TEHRAN (Press Shia) – An American political science professor said African-Americans have always been victims of discrimination in the US.
“African-Americans have always been the victims of discrimination. What has changed is that social media now allows for the recording of incidents of victimization, especially by police. The Great Recession of 2009 has made life much more difficult for African-Americans. The wealth, job, income, and poverty disparities between Blacks and the rest of American society have become worse,” James D. Savage told the Press Shia News Agency.
Savage is a political science professor at the University of Virginia and teaches public policy in the Department of Politics and at the Frank Batten School of Leadership and Public Policy. He is an expert in government budget and fiscal policies and budget theory. He completed his undergraduate degrees in political science and psychology at the University of California, Riverside, his graduate degrees in political science, public policy, and economics at the University of California, Berkeley, and his post-doctoral fellowship at Harvard University.
Following is the full text of the interview.
Q: A new wave of protests has gripped various states in the US after unarmed African American Keith Scott was shot dead by police on September 22, in Charlotte.

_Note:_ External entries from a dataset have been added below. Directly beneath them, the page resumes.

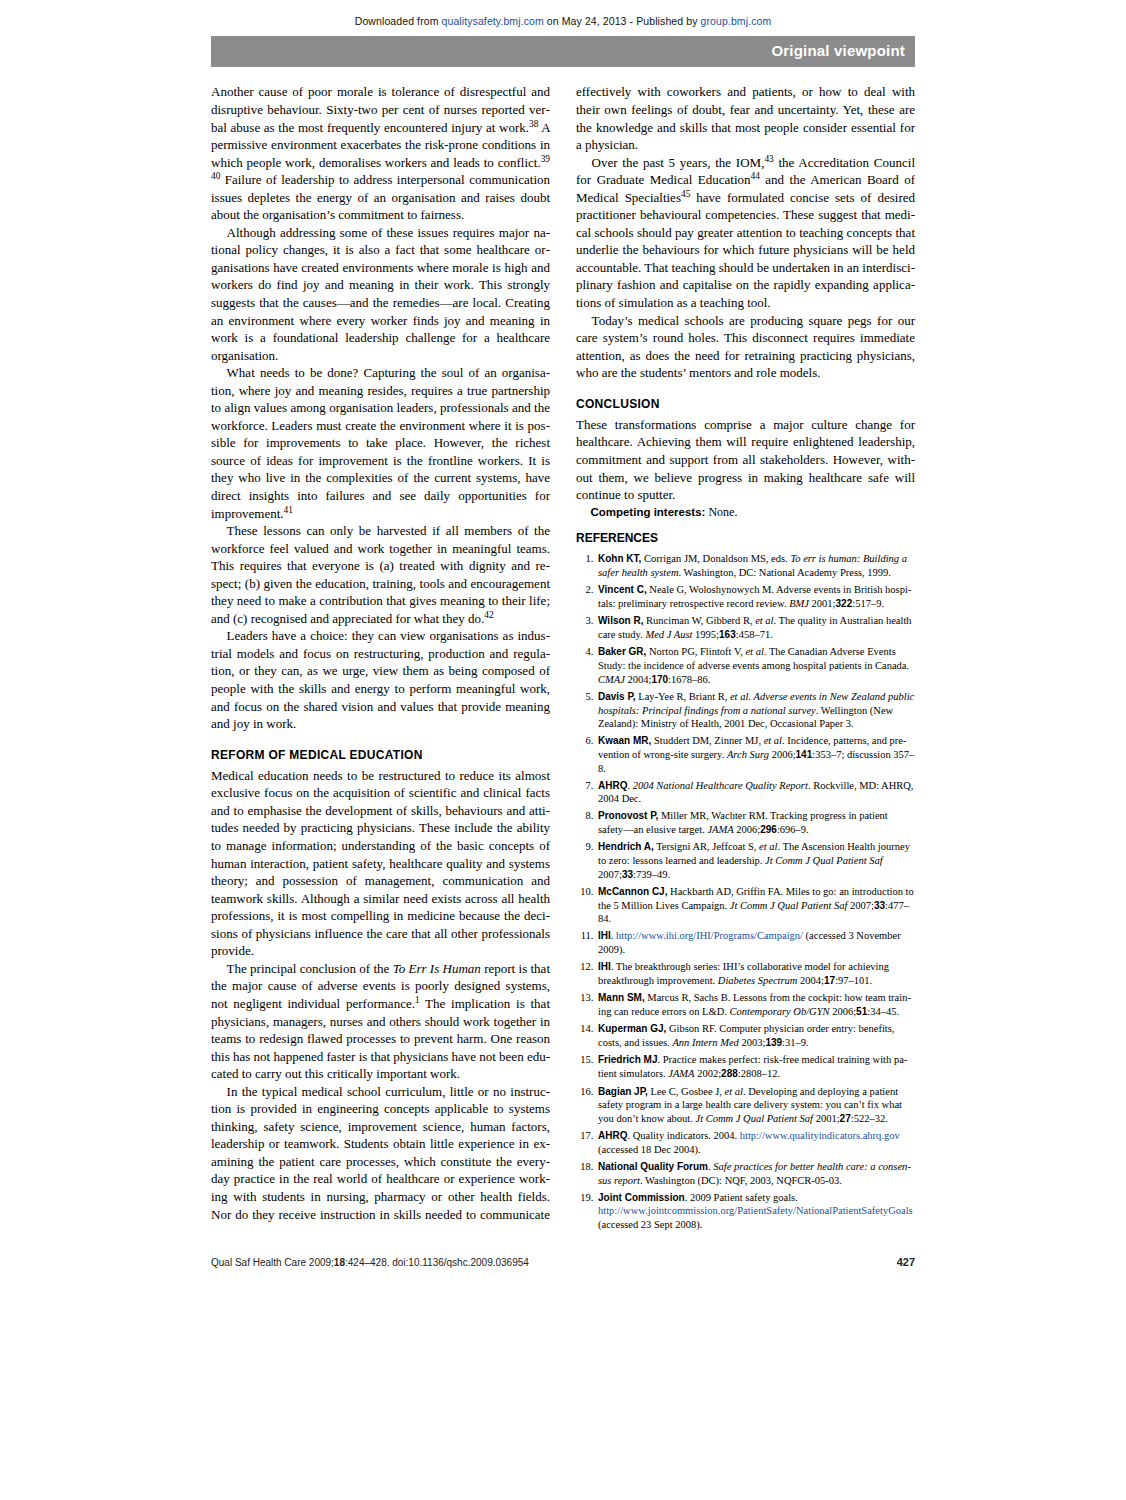Downloaded from qualitysafety.bmj.com on May 24, 2013 - Published by group.bmj.com
Original viewpoint
Another cause of poor morale is tolerance of disrespectful and disruptive behaviour. Sixty-two per cent of nurses reported verbal abuse as the most frequently encountered injury at work.38 A permissive environment exacerbates the risk-prone conditions in which people work, demoralises workers and leads to conflict.39 40 Failure of leadership to address interpersonal communication issues depletes the energy of an organisation and raises doubt about the organisation’s commitment to fairness.
Although addressing some of these issues requires major national policy changes, it is also a fact that some healthcare organisations have created environments where morale is high and workers do find joy and meaning in their work. This strongly suggests that the causes—and the remedies—are local. Creating an environment where every worker finds joy and meaning in work is a foundational leadership challenge for a healthcare organisation.
What needs to be done? Capturing the soul of an organisation, where joy and meaning resides, requires a true partnership to align values among organisation leaders, professionals and the workforce. Leaders must create the environment where it is possible for improvements to take place. However, the richest source of ideas for improvement is the frontline workers. It is they who live in the complexities of the current systems, have direct insights into failures and see daily opportunities for improvement.41
These lessons can only be harvested if all members of the workforce feel valued and work together in meaningful teams. This requires that everyone is (a) treated with dignity and respect; (b) given the education, training, tools and encouragement they need to make a contribution that gives meaning to their life; and (c) recognised and appreciated for what they do.42
Leaders have a choice: they can view organisations as industrial models and focus on restructuring, production and regulation, or they can, as we urge, view them as being composed of people with the skills and energy to perform meaningful work, and focus on the shared vision and values that provide meaning and joy in work.
Reform of medical education
Medical education needs to be restructured to reduce its almost exclusive focus on the acquisition of scientific and clinical facts and to emphasise the development of skills, behaviours and attitudes needed by practicing physicians. These include the ability to manage information; understanding of the basic concepts of human interaction, patient safety, healthcare quality and systems theory; and possession of management, communication and teamwork skills. Although a similar need exists across all health professions, it is most compelling in medicine because the decisions of physicians influence the care that all other professionals provide.
The principal conclusion of the To Err Is Human report is that the major cause of adverse events is poorly designed systems, not negligent individual performance.1 The implication is that physicians, managers, nurses and others should work together in teams to redesign flawed processes to prevent harm. One reason this has not happened faster is that physicians have not been educated to carry out this critically important work.
In the typical medical school curriculum, little or no instruction is provided in engineering concepts applicable to systems thinking, safety science, improvement science, human factors, leadership or teamwork. Students obtain little experience in examining the patient care processes, which constitute the everyday practice in the real world of healthcare or experience working with students in nursing, pharmacy or other health fields. Nor do they receive instruction in skills needed to communicate effectively with coworkers and patients, or how to deal with their own feelings of doubt, fear and uncertainty. Yet, these are the knowledge and skills that most people consider essential for a physician.
Over the past 5 years, the IOM,43 the Accreditation Council for Graduate Medical Education44 and the American Board of Medical Specialties45 have formulated concise sets of desired practitioner behavioural competencies. These suggest that medical schools should pay greater attention to teaching concepts that underlie the behaviours for which future physicians will be held accountable. That teaching should be undertaken in an interdisciplinary fashion and capitalise on the rapidly expanding applications of simulation as a teaching tool.
Today’s medical schools are producing square pegs for our care system’s round holes. This disconnect requires immediate attention, as does the need for retraining practicing physicians, who are the students’ mentors and role models.
Conclusion
These transformations comprise a major culture change for healthcare. Achieving them will require enlightened leadership, commitment and support from all stakeholders. However, without them, we believe progress in making healthcare safe will continue to sputter.
Competing interests: None.
References
Kohn KT, Corrigan JM, Donaldson MS, eds. To err is human: Building a safer health system. Washington, DC: National Academy Press, 1999.
Vincent C, Neale G, Woloshynowych M. Adverse events in British hospitals: preliminary retrospective record review. BMJ 2001;322:517–9.
Wilson R, Runciman W, Gibberd R, et al. The quality in Australian health care study. Med J Aust 1995;163:458–71.
Baker GR, Norton PG, Flintoft V, et al. The Canadian Adverse Events Study: the incidence of adverse events among hospital patients in Canada. CMAJ 2004;170:1678–86.
Davis P, Lay-Yee R, Briant R, et al. Adverse events in New Zealand public hospitals: Principal findings from a national survey. Wellington (New Zealand): Ministry of Health, 2001 Dec, Occasional Paper 3.
Kwaan MR, Studdert DM, Zinner MJ, et al. Incidence, patterns, and prevention of wrong-site surgery. Arch Surg 2006;141:353–7; discussion 357–8.
AHRQ. 2004 National Healthcare Quality Report. Rockville, MD: AHRQ, 2004 Dec.
Pronovost P, Miller MR, Wachter RM. Tracking progress in patient safety—an elusive target. JAMA 2006;296:696–9.
Hendrich A, Tersigni AR, Jeffcoat S, et al. The Ascension Health journey to zero: lessons learned and leadership. Jt Comm J Qual Patient Saf 2007;33:739–49.
McCannon CJ, Hackbarth AD, Griffin FA. Miles to go: an introduction to the 5 Million Lives Campaign. Jt Comm J Qual Patient Saf 2007;33:477–84.
IHI. http://www.ihi.org/IHI/Programs/Campaign/ (accessed 3 November 2009).
IHI. The breakthrough series: IHI’s collaborative model for achieving breakthrough improvement. Diabetes Spectrum 2004;17:97–101.
Mann SM, Marcus R, Sachs B. Lessons from the cockpit: how team training can reduce errors on L&D. Contemporary Ob/GYN 2006;51:34–45.
Kuperman GJ, Gibson RF. Computer physician order entry: benefits, costs, and issues. Ann Intern Med 2003;139:31–9.
Friedrich MJ. Practice makes perfect: risk-free medical training with patient simulators. JAMA 2002;288:2808–12.
Bagian JP, Lee C, Gosbee J, et al. Developing and deploying a patient safety program in a large health care delivery system: you can’t fix what you don’t know about. Jt Comm J Qual Patient Saf 2001;27:522–32.
AHRQ. Quality indicators. 2004. http://www.qualityindicators.ahrq.gov (accessed 18 Dec 2004).
National Quality Forum. Safe practices for better health care: a consensus report. Washington (DC): NQF, 2003, NQFCR-05-03.
Joint Commission. 2009 Patient safety goals. http://www.jointcommission.org/PatientSafety/NationalPatientSafetyGoals (accessed 23 Sept 2008).
Qual Saf Health Care 2009;18:424–428. doi:10.1136/qshc.2009.036954
427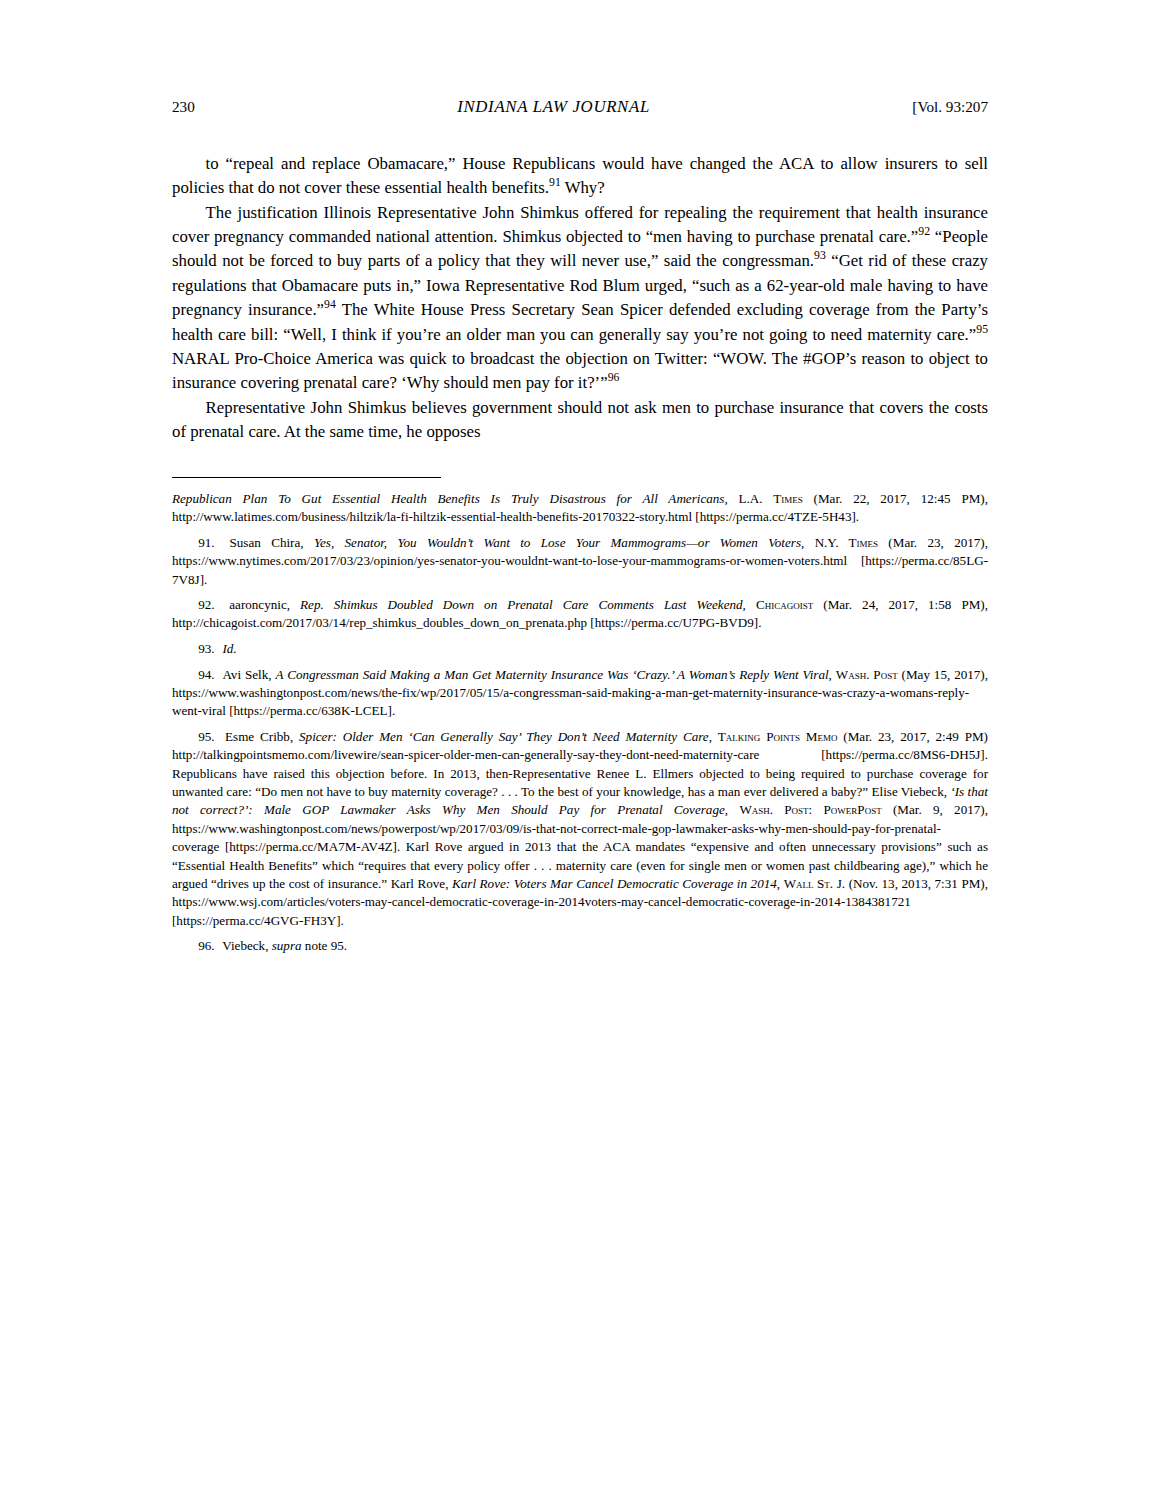230 INDIANA LAW JOURNAL [Vol. 93:207
to “repeal and replace Obamacare,” House Republicans would have changed the ACA to allow insurers to sell policies that do not cover these essential health benefits.91 Why?
The justification Illinois Representative John Shimkus offered for repealing the requirement that health insurance cover pregnancy commanded national attention. Shimkus objected to “men having to purchase prenatal care.”92 “People should not be forced to buy parts of a policy that they will never use,” said the congressman.93 “Get rid of these crazy regulations that Obamacare puts in,” Iowa Representative Rod Blum urged, “such as a 62-year-old male having to have pregnancy insurance.”94 The White House Press Secretary Sean Spicer defended excluding coverage from the Party’s health care bill: “Well, I think if you’re an older man you can generally say you’re not going to need maternity care.”95 NARAL Pro-Choice America was quick to broadcast the objection on Twitter: “WOW. The #GOP’s reason to object to insurance covering prenatal care? ‘Why should men pay for it?’”96
Representative John Shimkus believes government should not ask men to purchase insurance that covers the costs of prenatal care. At the same time, he opposes
Republican Plan To Gut Essential Health Benefits Is Truly Disastrous for All Americans, L.A. Times (Mar. 22, 2017, 12:45 PM), http://www.latimes.com/business/hiltzik/la-fi-hiltzik-essential-health-benefits-20170322-story.html [https://perma.cc/4TZE-5H43].
91. Susan Chira, Yes, Senator, You Wouldn’t Want to Lose Your Mammograms—or Women Voters, N.Y. Times (Mar. 23, 2017), https://www.nytimes.com/2017/03/23/opinion/yes-senator-you-wouldnt-want-to-lose-your-mammograms-or-women-voters.html [https://perma.cc/85LG-7V8J].
92. aaroncynic, Rep. Shimkus Doubled Down on Prenatal Care Comments Last Weekend, Chicagoist (Mar. 24, 2017, 1:58 PM), http://chicagoist.com/2017/03/14/rep_shimkus_doubles_down_on_prenata.php [https://perma.cc/U7PG-BVD9].
93. Id.
94. Avi Selk, A Congressman Said Making a Man Get Maternity Insurance Was ‘Crazy.’ A Woman’s Reply Went Viral, Wash. Post (May 15, 2017), https://www.washingtonpost.com/news/the-fix/wp/2017/05/15/a-congressman-said-making-a-man-get-maternity-insurance-was-crazy-a-womans-reply-went-viral [https://perma.cc/638K-LCEL].
95. Esme Cribb, Spicer: Older Men ‘Can Generally Say’ They Don’t Need Maternity Care, Talking Points Memo (Mar. 23, 2017, 2:49 PM) http://talkingpointsmemo.com/livewire/sean-spicer-older-men-can-generally-say-they-dont-need-maternity-care [https://perma.cc/8MS6-DH5J]. Republicans have raised this objection before. In 2013, then-Representative Renee L. Ellmers objected to being required to purchase coverage for unwanted care: “Do men not have to buy maternity coverage? . . . To the best of your knowledge, has a man ever delivered a baby?” Elise Viebeck, ‘Is that not correct?’: Male GOP Lawmaker Asks Why Men Should Pay for Prenatal Coverage, Wash. Post: PowerPost (Mar. 9, 2017), https://www.washingtonpost.com/news/powerpost/wp/2017/03/09/is-that-not-correct-male-gop-lawmaker-asks-why-men-should-pay-for-prenatal-coverage [https://perma.cc/MA7M-AV4Z]. Karl Rove argued in 2013 that the ACA mandates “expensive and often unnecessary provisions” such as “Essential Health Benefits” which “requires that every policy offer . . . maternity care (even for single men or women past childbearing age),” which he argued “drives up the cost of insurance.” Karl Rove, Karl Rove: Voters Mar Cancel Democratic Coverage in 2014, Wall St. J. (Nov. 13, 2013, 7:31 PM), https://www.wsj.com/articles/voters-may-cancel-democratic-coverage-in-2014voters-may-cancel-democratic-coverage-in-2014-1384381721 [https://perma.cc/4GVG-FH3Y].
96. Viebeck, supra note 95.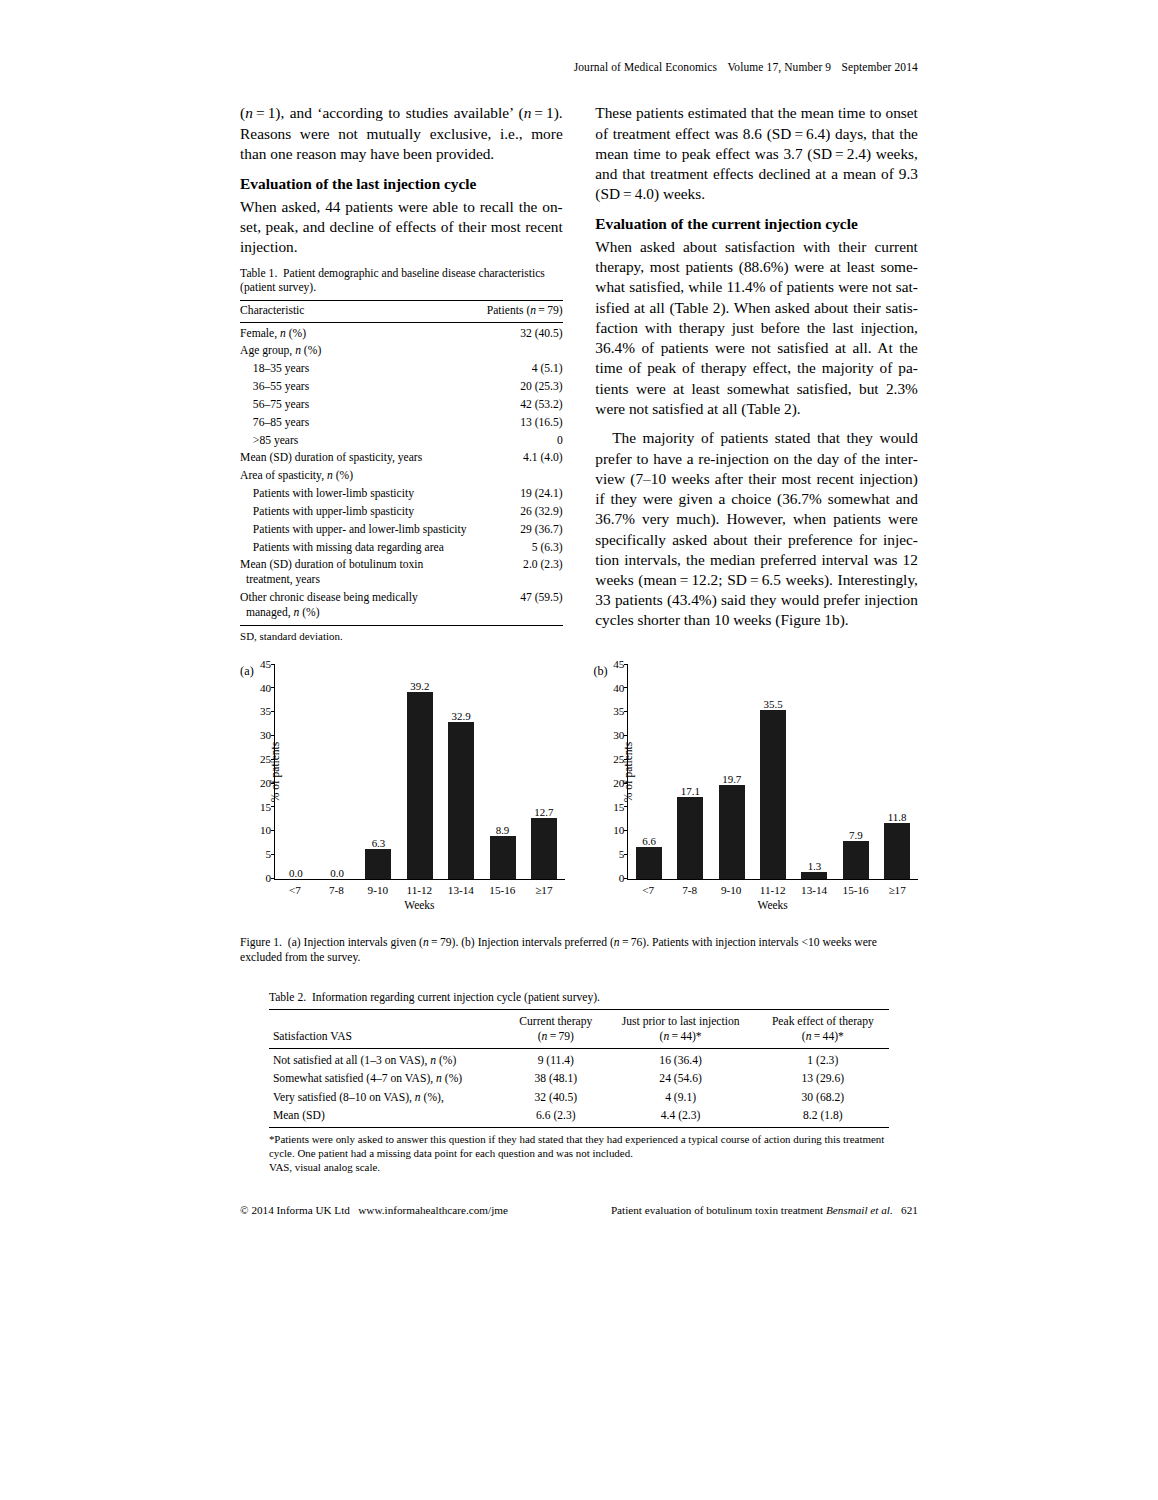Journal of Medical Economics Volume 17, Number 9 September 2014
(n = 1), and ‘according to studies available’ (n = 1). Reasons were not mutually exclusive, i.e., more than one reason may have been provided.
Evaluation of the last injection cycle
When asked, 44 patients were able to recall the onset, peak, and decline of effects of their most recent injection.
Table 1. Patient demographic and baseline disease characteristics (patient survey).
| Characteristic | Patients ( n = 79) |
| --- | --- |
| Female, n (%) | 32 (40.5) |
| Age group, n (%) | |
| 18–35 years | 4 (5.1) |
| 36–55 years | 20 (25.3) |
| 56–75 years | 42 (53.2) |
| 76–85 years | 13 (16.5) |
| >85 years | 0 |
| Mean (SD) duration of spasticity, years | 4.1 (4.0) |
| Area of spasticity, n (%) | |
| Patients with lower-limb spasticity | 19 (24.1) |
| Patients with upper-limb spasticity | 26 (32.9) |
| Patients with upper- and lower-limb spasticity | 29 (36.7) |
| Patients with missing data regarding area | 5 (6.3) |
| Mean (SD) duration of botulinum toxin treatment, years | 2.0 (2.3) |
| Other chronic disease being medically managed, n (%) | 47 (59.5) |
SD, standard deviation.
These patients estimated that the mean time to onset of treatment effect was 8.6 (SD = 6.4) days, that the mean time to peak effect was 3.7 (SD = 2.4) weeks, and that treatment effects declined at a mean of 9.3 (SD = 4.0) weeks.
Evaluation of the current injection cycle
When asked about satisfaction with their current therapy, most patients (88.6%) were at least somewhat satisfied, while 11.4% of patients were not satisfied at all (Table 2). When asked about their satisfaction with therapy just before the last injection, 36.4% of patients were not satisfied at all. At the time of peak of therapy effect, the majority of patients were at least somewhat satisfied, but 2.3% were not satisfied at all (Table 2).
The majority of patients stated that they would prefer to have a re-injection on the day of the interview (7–10 weeks after their most recent injection) if they were given a choice (36.7% somewhat and 36.7% very much). However, when patients were specifically asked about their preference for injection intervals, the median preferred interval was 12 weeks (mean = 12.2; SD = 6.5 weeks). Interestingly, 33 patients (43.4%) said they would prefer injection cycles shorter than 10 weeks (Figure 1b).
(a)
% of patients
45
40
35
30
25
20
15
10
5
0
0.0
0.0
6.3
39.2
32.9
8.9
12.7
<7 7-8 9-10 11-12 13-14 15-16 ≥17
Weeks
(b)
% of patients
45
40
35
30
25
20
15
10
5
0
6.6
17.1
19.7
35.5
1.3
7.9
11.8
<7 7-8 9-10 11-12 13-14 15-16 ≥17
Weeks
Figure 1. (a) Injection intervals given (n = 79). (b) Injection intervals preferred (n = 76). Patients with injection intervals <10 weeks were excluded from the survey.
Table 2. Information regarding current injection cycle (patient survey).
| Satisfaction VAS | Current therapy ( n = 79) | Just prior to last injection ( n = 44)* | Peak effect of therapy ( n = 44)* |
| --- | --- | --- | --- |
| Not satisfied at all (1–3 on VAS), n (%) | 9 (11.4) | 16 (36.4) | 1 (2.3) |
| Somewhat satisfied (4–7 on VAS), n (%) | 38 (48.1) | 24 (54.6) | 13 (29.6) |
| Very satisfied (8–10 on VAS), n (%), | 32 (40.5) | 4 (9.1) | 30 (68.2) |
| Mean (SD) | 6.6 (2.3) | 4.4 (2.3) | 8.2 (1.8) |
*Patients were only asked to answer this question if they had stated that they had experienced a typical course of action during this treatment cycle. One patient had a missing data point for each question and was not included.
VAS, visual analog scale.
© 2014 Informa UK Ltd www.informahealthcare.com/jme
Patient evaluation of botulinum toxin treatment Bensmail et al. 621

As you know the United States has been a self-declared champion of human rights across the globe. However, the recent killings of African-Americans by the US police have raised questions about Washington's own record. What is your take on the human rights situation in the US?
A: The United States is undergoing a dramatic change in its demography. By 2043, Whites will no longer be the majority race in America. The nonwhite population is now 37 percent of the US. The fastest population growth is taking place among multiracial Americans, followed by Asians and Hispanics. Non-Hispanic whites make up 63 percent of the US; Hispanics, 17 percent; Blacks, 12.3 percent; Asians, 5 percent; and multiracial Americans, 2.4 percent. So Blacks are competing for good jobs and access to good schools with these other racial and immigrant groups, as well as with Whites. America’s human rights challenge is to ensure that equal opportunities are available for all of these groups.
Q: African American communities in the US are increasingly falling victim to violence and discrimination. Why? Do you believe the white-dominant system has waged a war on the blacks?
A: African-Americans have always been the victims of discrimination. What has changed is that social media now allows for the recording of incidents of victimization, especially by police. The Great Recession of 2009 has made life much more difficult for African-Americans. The wealth, job, income, and poverty disparities between Blacks and the rest of American society have become worse. Black unemployment was 9.5 percent during the third quarter of 2015 compared to 4.5 percent for whites. The annual median income of Black households in 2014 was $35,398, compared to the US medium income of $53,657. The Black poverty rate in 2014 was 26.2 percent, compared to 14.8 percent nationwide. The July 2016 unemployment rates for White youth ages 16-25 was 9.9 percent, compared to higher rates for Blacks (20.6 percent), Asians (10.0 percent), and Hispanics (11.3 percent).
Q: Back in June, the US Senate rejected a series of gun-control measures just days after the Orlando nightclub massacre shooting, including proposals to keep weapons out of the hands of people on terror watch lists. Every year, more than 30,000 people are shot and killed in the United States. What do you think about the Senate move?
A: Gun control is a politically difficult issue in the United States because owning guns is a way of life in much of America, especially in rural areas. Reasonable gun control could include registration of gun ownership and the prohibition of gun ownership for the mentally-impaired. Gun owners are concerned that the government would use this information to confiscate their guns, and are able to block this legislation.